## Your instructions
Starting at the line that contains "family: Motacillidae" and ending at the line that contains "order: Polypodiales", both included, arrange the lines below as a numbered list and leave out any blank lines.

## Recorded data
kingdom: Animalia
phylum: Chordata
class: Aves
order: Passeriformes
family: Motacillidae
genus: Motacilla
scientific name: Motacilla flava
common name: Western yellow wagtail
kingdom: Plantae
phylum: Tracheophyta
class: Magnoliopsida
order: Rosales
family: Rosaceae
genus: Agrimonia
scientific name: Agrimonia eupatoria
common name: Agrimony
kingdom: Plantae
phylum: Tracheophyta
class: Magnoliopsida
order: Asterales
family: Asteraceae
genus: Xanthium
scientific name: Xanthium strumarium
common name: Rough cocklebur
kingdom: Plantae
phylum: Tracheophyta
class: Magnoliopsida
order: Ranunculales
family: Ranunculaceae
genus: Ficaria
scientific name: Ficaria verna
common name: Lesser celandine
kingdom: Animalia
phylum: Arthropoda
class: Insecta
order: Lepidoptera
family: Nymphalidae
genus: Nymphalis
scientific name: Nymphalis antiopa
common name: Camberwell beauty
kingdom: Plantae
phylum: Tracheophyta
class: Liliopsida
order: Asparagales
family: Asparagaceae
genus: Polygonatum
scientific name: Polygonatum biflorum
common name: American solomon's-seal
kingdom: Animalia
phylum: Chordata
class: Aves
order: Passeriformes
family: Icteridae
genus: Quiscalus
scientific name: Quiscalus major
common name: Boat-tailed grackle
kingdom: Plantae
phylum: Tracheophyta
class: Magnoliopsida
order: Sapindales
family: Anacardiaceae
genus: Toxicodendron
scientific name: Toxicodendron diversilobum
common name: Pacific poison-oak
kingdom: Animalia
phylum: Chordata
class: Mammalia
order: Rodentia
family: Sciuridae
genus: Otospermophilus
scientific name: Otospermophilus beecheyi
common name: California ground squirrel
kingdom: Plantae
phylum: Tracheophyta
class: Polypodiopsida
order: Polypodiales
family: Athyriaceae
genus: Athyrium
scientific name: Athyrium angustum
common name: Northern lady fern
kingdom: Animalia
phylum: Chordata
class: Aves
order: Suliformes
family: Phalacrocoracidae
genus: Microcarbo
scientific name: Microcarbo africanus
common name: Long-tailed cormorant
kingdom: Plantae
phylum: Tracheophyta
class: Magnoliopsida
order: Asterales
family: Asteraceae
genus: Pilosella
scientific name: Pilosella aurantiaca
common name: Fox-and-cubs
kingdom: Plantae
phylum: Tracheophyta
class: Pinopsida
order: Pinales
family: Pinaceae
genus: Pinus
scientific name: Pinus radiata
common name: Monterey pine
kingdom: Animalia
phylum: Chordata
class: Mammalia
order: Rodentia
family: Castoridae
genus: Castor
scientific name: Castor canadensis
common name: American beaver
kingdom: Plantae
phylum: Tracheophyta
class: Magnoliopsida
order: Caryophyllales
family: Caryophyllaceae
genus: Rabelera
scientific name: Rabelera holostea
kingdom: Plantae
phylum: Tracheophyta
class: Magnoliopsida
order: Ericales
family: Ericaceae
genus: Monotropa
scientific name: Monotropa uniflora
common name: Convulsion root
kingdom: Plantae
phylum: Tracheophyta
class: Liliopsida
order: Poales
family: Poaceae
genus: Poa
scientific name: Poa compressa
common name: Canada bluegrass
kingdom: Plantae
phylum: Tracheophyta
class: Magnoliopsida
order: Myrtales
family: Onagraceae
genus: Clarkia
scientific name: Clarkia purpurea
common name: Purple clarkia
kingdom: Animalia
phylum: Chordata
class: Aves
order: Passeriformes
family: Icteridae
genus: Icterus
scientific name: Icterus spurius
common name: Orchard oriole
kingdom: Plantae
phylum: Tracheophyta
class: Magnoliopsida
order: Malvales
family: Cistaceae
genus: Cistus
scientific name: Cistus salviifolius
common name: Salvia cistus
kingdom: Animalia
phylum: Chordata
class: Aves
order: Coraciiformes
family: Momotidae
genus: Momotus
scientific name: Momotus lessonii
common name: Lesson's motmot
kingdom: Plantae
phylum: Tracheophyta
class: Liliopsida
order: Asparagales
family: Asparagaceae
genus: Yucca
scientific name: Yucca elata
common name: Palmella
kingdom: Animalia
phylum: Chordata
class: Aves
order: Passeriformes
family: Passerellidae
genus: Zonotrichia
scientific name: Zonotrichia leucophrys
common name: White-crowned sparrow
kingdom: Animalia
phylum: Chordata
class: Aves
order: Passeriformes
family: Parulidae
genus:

## Task answer
1. family: Motacillidae
2. genus: Motacilla
3. scientific name: Motacilla flava
4. common name: Western yellow wagtail
5. kingdom: Plantae
6. phylum: Tracheophyta
7. class: Magnoliopsida
8. order: Rosales
9. family: Rosaceae
10. genus: Agrimonia
11. scientific name: Agrimonia eupatoria
12. common name: Agrimony
13. kingdom: Plantae
14. phylum: Tracheophyta
15. class: Magnoliopsida
16. order: Asterales
17. family: Asteraceae
18. genus: Xanthium
19. scientific name: Xanthium strumarium
20. common name: Rough cocklebur
21. kingdom: Plantae
22. phylum: Tracheophyta
23. class: Magnoliopsida
24. order: Ranunculales
25. family: Ranunculaceae
26. genus: Ficaria
27. scientific name: Ficaria verna
28. common name: Lesser celandine
29. kingdom: Animalia
30. phylum: Arthropoda
31. class: Insecta
32. order: Lepidoptera
33. family: Nymphalidae
34. genus: Nymphalis
35. scientific name: Nymphalis antiopa
36. common name: Camberwell beauty
37. kingdom: Plantae
38. phylum: Tracheophyta
39. class: Liliopsida
40. order: Asparagales
41. family: Asparagaceae
42. genus: Polygonatum
43. scientific name: Polygonatum biflorum
44. common name: American solomon's-seal
45. kingdom: Animalia
46. phylum: Chordata
47. class: Aves
48. order: Passeriformes
49. family: Icteridae
50. genus: Quiscalus
51. scientific name: Quiscalus major
52. common name: Boat-tailed grackle
53. kingdom: Plantae
54. phylum: Tracheophyta
55. class: Magnoliopsida
56. order: Sapindales
57. family: Anacardiaceae
58. genus: Toxicodendron
59. scientific name: Toxicodendron diversilobum
60. common name: Pacific poison-oak
61. kingdom: Animalia
62. phylum: Chordata
63. class: Mammalia
64. order: Rodentia
65. family: Sciuridae
66. genus: Otospermophilus
67. scientific name: Otospermophilus beecheyi
68. common name: California ground squirrel
69. kingdom: Plantae
70. phylum: Tracheophyta
71. class: Polypodiopsida
72. order: Polypodiales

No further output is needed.